___ Records to use
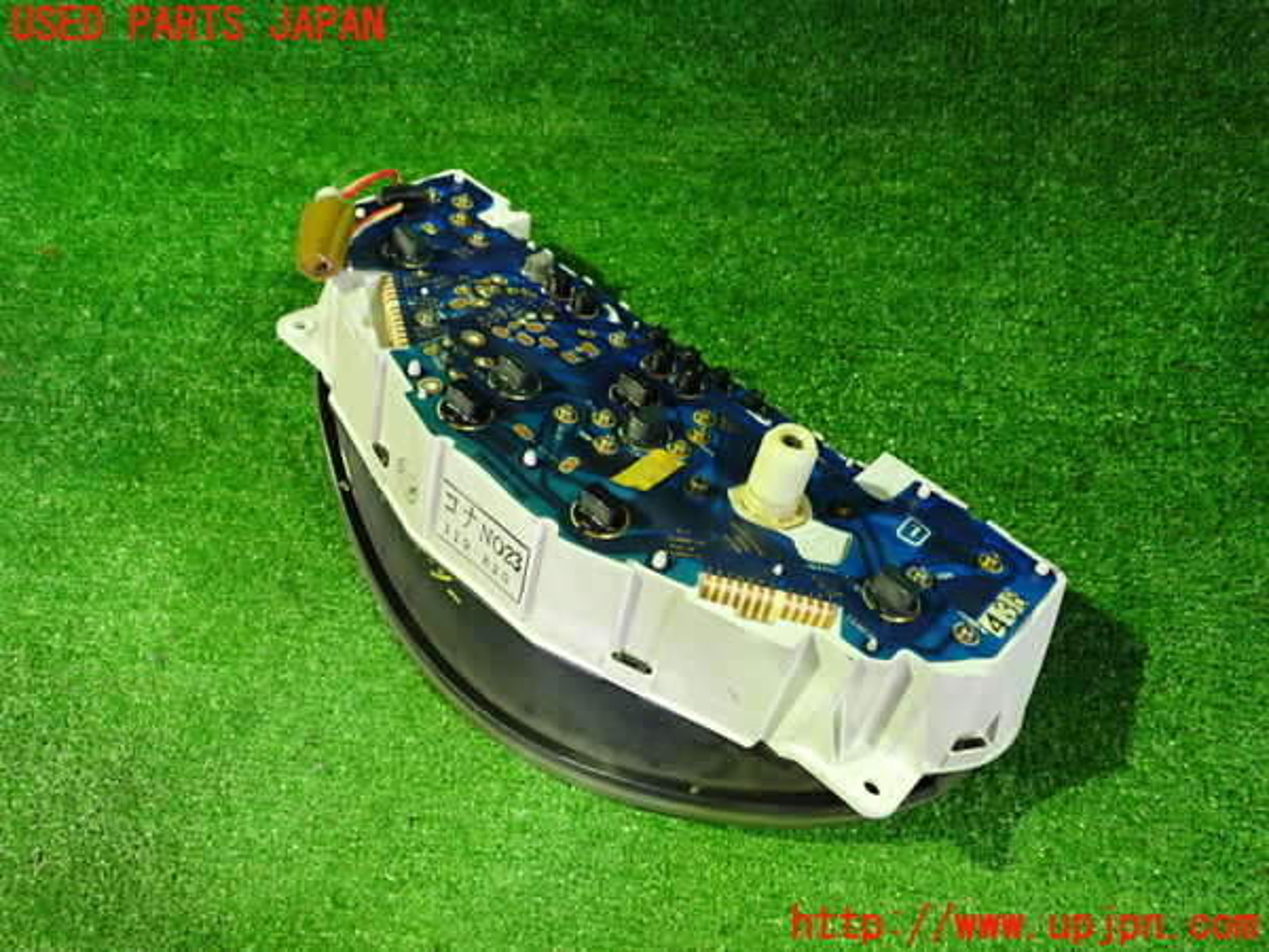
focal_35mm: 30
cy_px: 476
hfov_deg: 60.0
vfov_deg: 46.8
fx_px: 1100
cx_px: 634
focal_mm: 5.4
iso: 800
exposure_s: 1/25
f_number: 2.3
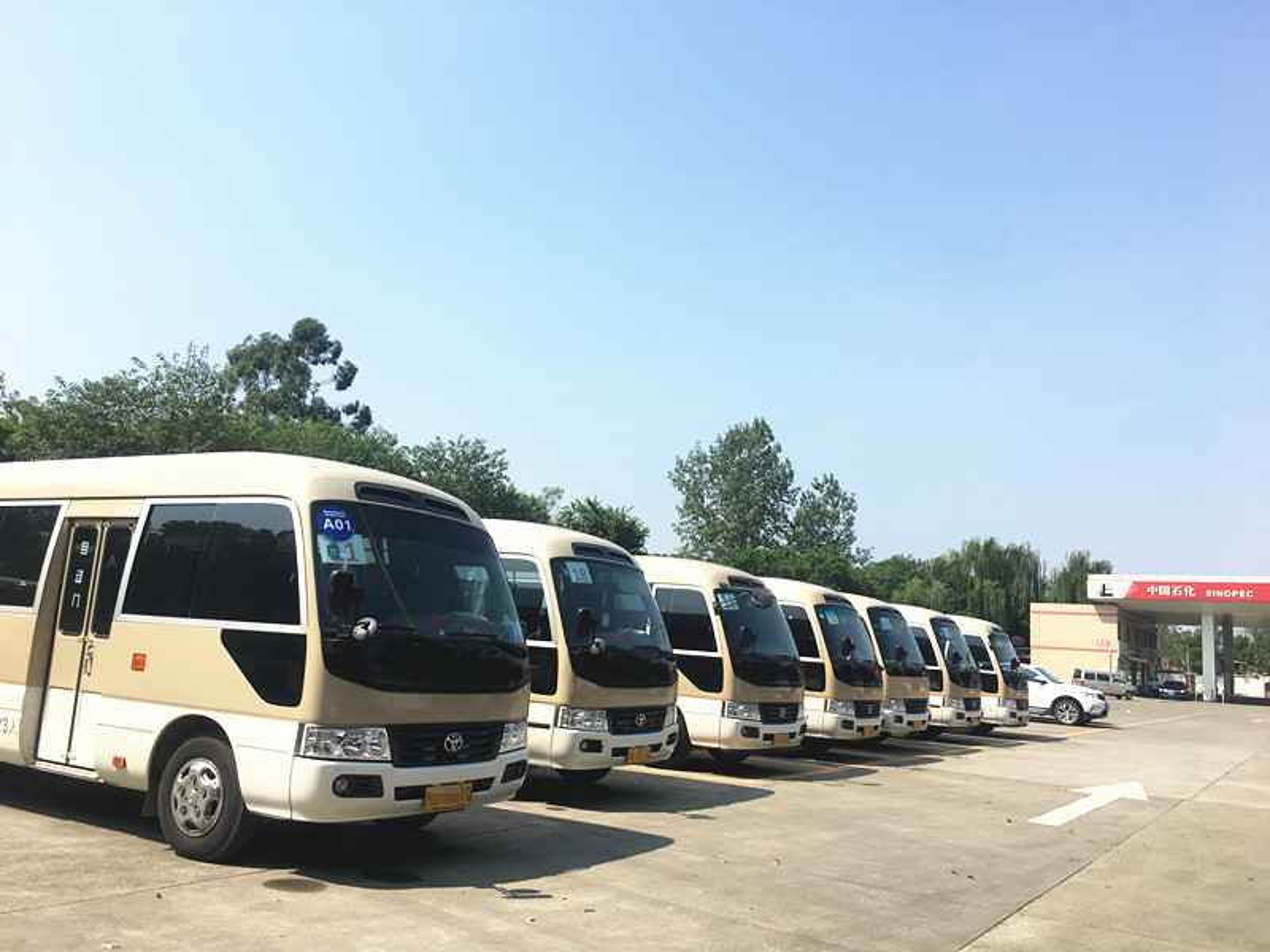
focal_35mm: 29
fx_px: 1064
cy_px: 476
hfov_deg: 61.7
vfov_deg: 48.2
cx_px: 635
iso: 25
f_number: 2.2
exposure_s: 1/1672
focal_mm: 4.15
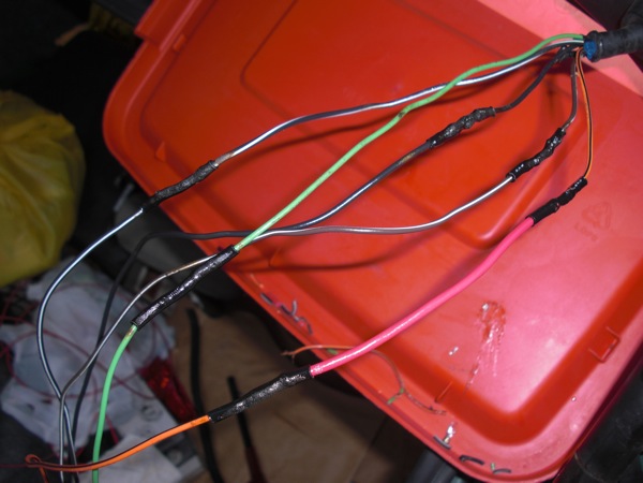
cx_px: 322
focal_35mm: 36
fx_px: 669
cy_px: 242
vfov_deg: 39.7
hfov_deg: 51.4
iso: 50
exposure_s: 1/160
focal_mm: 6.3
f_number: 7.9
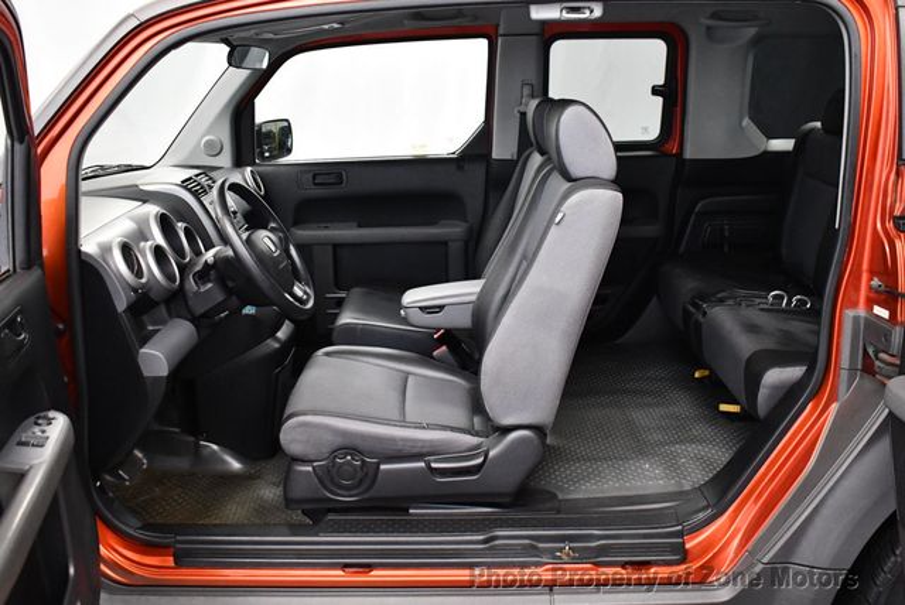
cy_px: 302
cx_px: 452
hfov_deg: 53.1
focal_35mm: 36
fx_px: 906
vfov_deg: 36.9
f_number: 3.5
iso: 3200
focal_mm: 18
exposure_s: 1/125
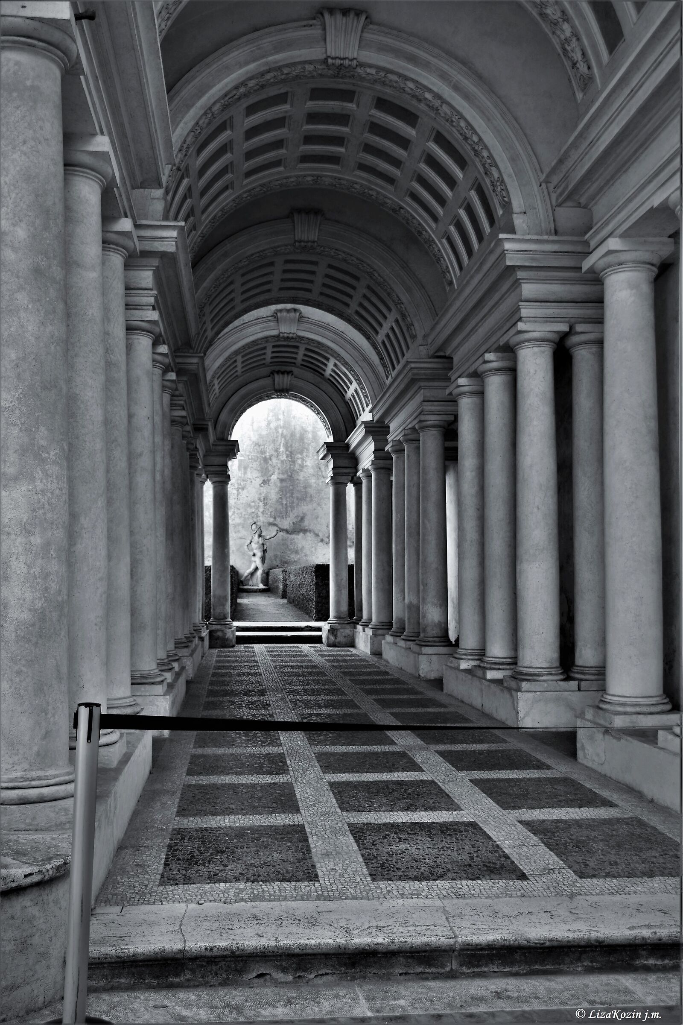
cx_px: 342
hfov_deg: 28.9
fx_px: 1323
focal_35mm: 46
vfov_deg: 42.3
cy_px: 512
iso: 100
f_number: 5
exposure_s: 1/60
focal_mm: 31
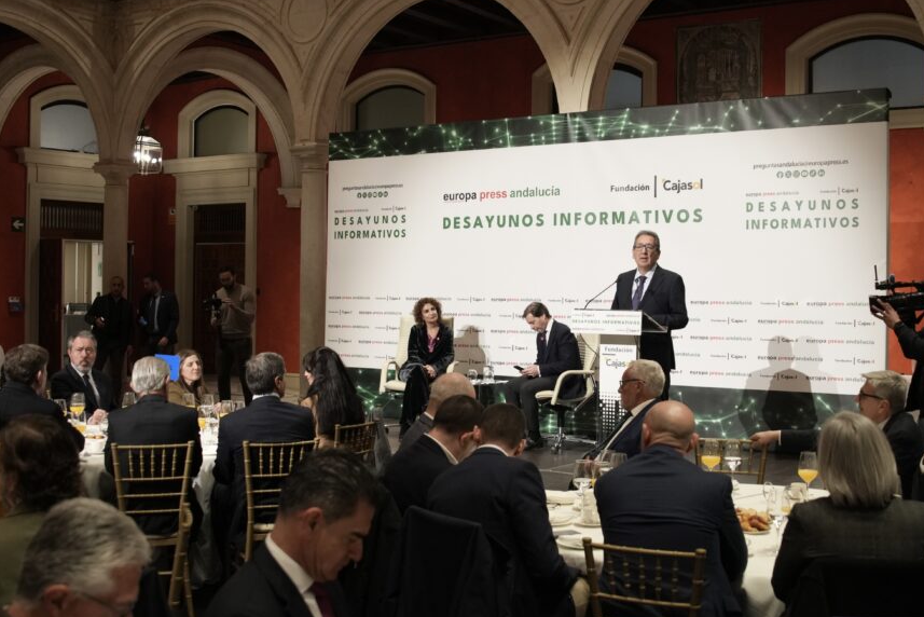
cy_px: 359
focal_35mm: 43
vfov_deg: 31.2
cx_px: 515
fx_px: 1104
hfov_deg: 45.3
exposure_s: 1/250
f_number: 2.8
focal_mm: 24
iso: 1600
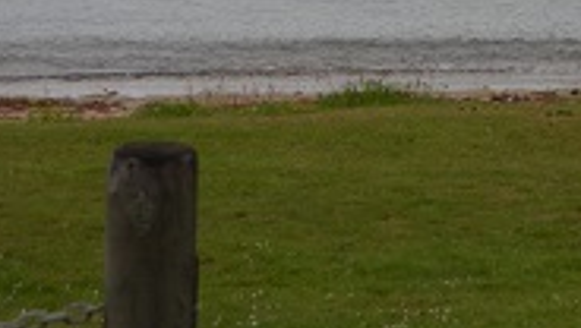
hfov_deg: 13.0
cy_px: -162
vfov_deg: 7.4
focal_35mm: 162
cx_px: 666
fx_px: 2499
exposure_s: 1/1250
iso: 400
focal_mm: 38
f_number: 5
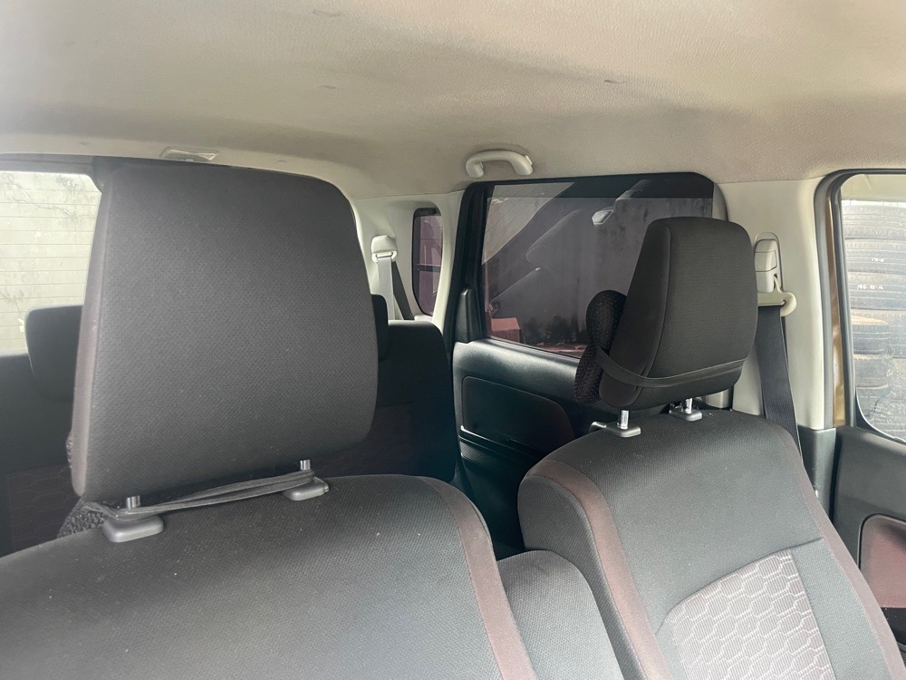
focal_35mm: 26
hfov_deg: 67.3
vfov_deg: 53.1
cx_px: 453
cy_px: 340
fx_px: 680
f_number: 1.6
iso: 400
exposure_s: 1/60
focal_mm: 4.2
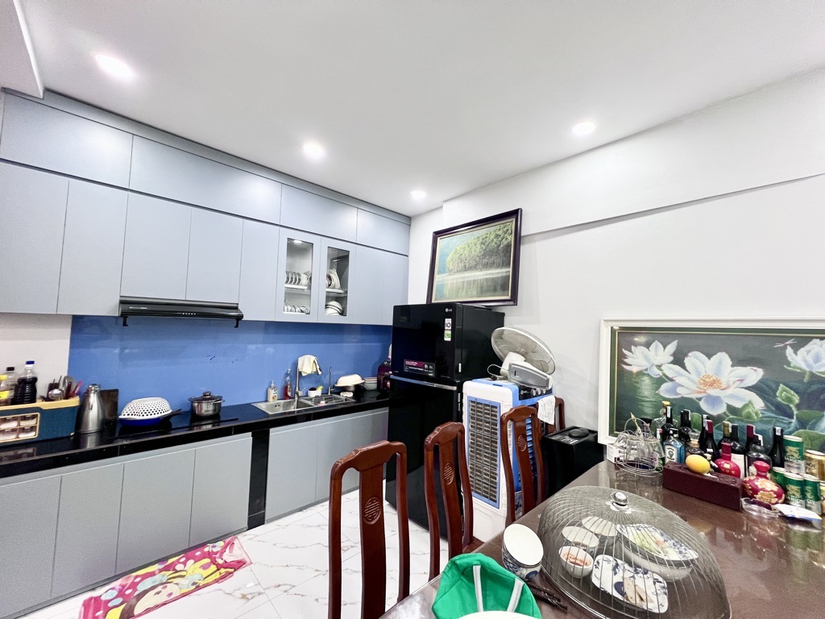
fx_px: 310
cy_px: 310
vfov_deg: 89.9
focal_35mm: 13
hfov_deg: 106.2
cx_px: 412
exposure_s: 1/100
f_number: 1.8
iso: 200
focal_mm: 1.57
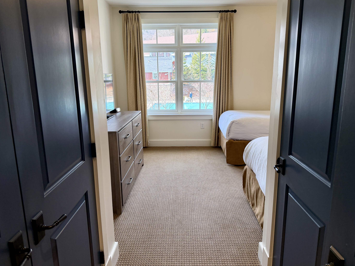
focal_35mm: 25
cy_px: 128
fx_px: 256
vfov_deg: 54.9
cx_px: 180
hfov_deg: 69.4
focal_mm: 6.76
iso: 160
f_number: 1.78
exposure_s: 1/217
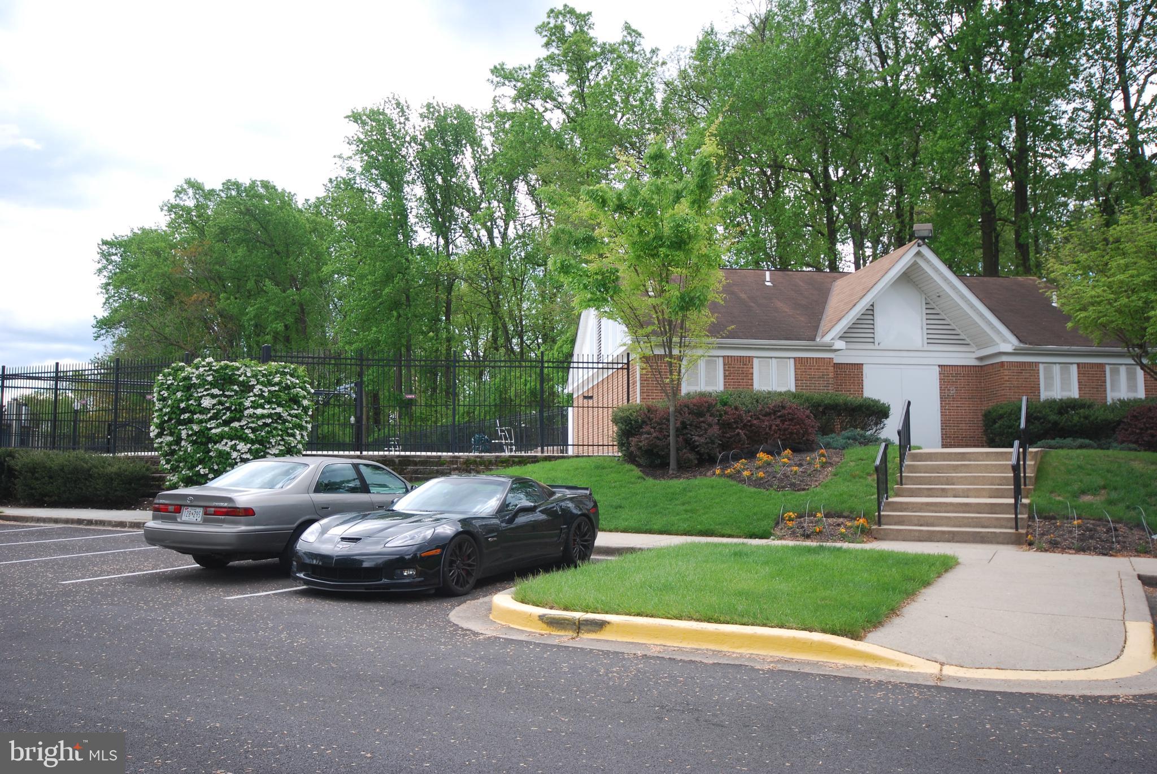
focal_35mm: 30
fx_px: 965
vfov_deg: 43.7
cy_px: 387
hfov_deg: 61.9
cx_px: 578
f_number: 5.6
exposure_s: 1/100
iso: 200
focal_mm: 20
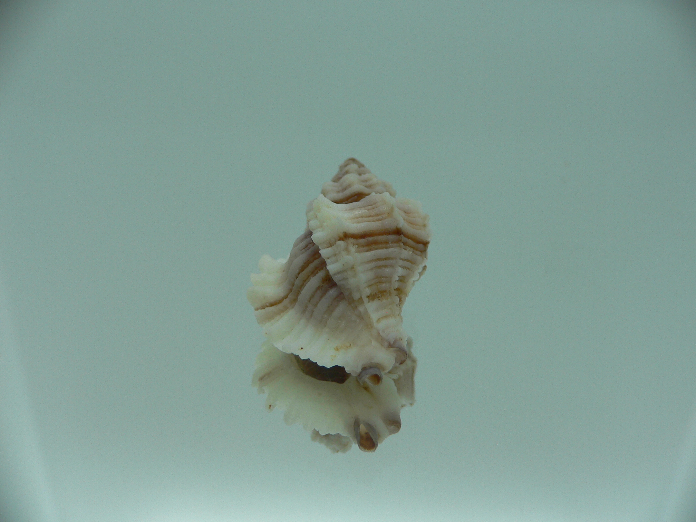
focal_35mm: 35
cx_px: 348
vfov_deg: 40.7
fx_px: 704
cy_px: 261
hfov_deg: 52.6
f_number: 2.8
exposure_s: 1/80
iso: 80
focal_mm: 4.6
______
> **What you need to do**: Without the pictures, give the entries above back exactly.

> **Exercise solution**:
focal_35mm: 30
cy_px: 476
hfov_deg: 60.0
vfov_deg: 46.8
fx_px: 1100
cx_px: 634
focal_mm: 5.4
iso: 800
exposure_s: 1/25
f_number: 2.3
focal_35mm: 29
fx_px: 1064
cy_px: 476
hfov_deg: 61.7
vfov_deg: 48.2
cx_px: 635
iso: 25
f_number: 2.2
exposure_s: 1/1672
focal_mm: 4.15
cx_px: 322
focal_35mm: 36
fx_px: 669
cy_px: 242
vfov_deg: 39.7
hfov_deg: 51.4
iso: 50
exposure_s: 1/160
focal_mm: 6.3
f_number: 7.9
cy_px: 302
cx_px: 452
hfov_deg: 53.1
focal_35mm: 36
fx_px: 906
vfov_deg: 36.9
f_number: 3.5
iso: 3200
focal_mm: 18
exposure_s: 1/125
cx_px: 342
hfov_deg: 28.9
fx_px: 1323
focal_35mm: 46
vfov_deg: 42.3
cy_px: 512
iso: 100
f_number: 5
exposure_s: 1/60
focal_mm: 31
cy_px: 359
focal_35mm: 43
vfov_deg: 31.2
cx_px: 515
fx_px: 1104
hfov_deg: 45.3
exposure_s: 1/250
f_number: 2.8
focal_mm: 24
iso: 1600
hfov_deg: 13.0
cy_px: -162
vfov_deg: 7.4
focal_35mm: 162
cx_px: 666
fx_px: 2499
exposure_s: 1/1250
iso: 400
focal_mm: 38
f_number: 5
focal_35mm: 26
hfov_deg: 67.3
vfov_deg: 53.1
cx_px: 453
cy_px: 340
fx_px: 680
f_number: 1.6
iso: 400
exposure_s: 1/60
focal_mm: 4.2
fx_px: 310
cy_px: 310
vfov_deg: 89.9
focal_35mm: 13
hfov_deg: 106.2
cx_px: 412
exposure_s: 1/100
f_number: 1.8
iso: 200
focal_mm: 1.57
focal_35mm: 25
cy_px: 128
fx_px: 256
vfov_deg: 54.9
cx_px: 180
hfov_deg: 69.4
focal_mm: 6.76
iso: 160
f_number: 1.78
exposure_s: 1/217
focal_35mm: 30
fx_px: 965
vfov_deg: 43.7
cy_px: 387
hfov_deg: 61.9
cx_px: 578
f_number: 5.6
exposure_s: 1/100
iso: 200
focal_mm: 20
focal_35mm: 35
cx_px: 348
vfov_deg: 40.7
fx_px: 704
cy_px: 261
hfov_deg: 52.6
f_number: 2.8
exposure_s: 1/80
iso: 80
focal_mm: 4.6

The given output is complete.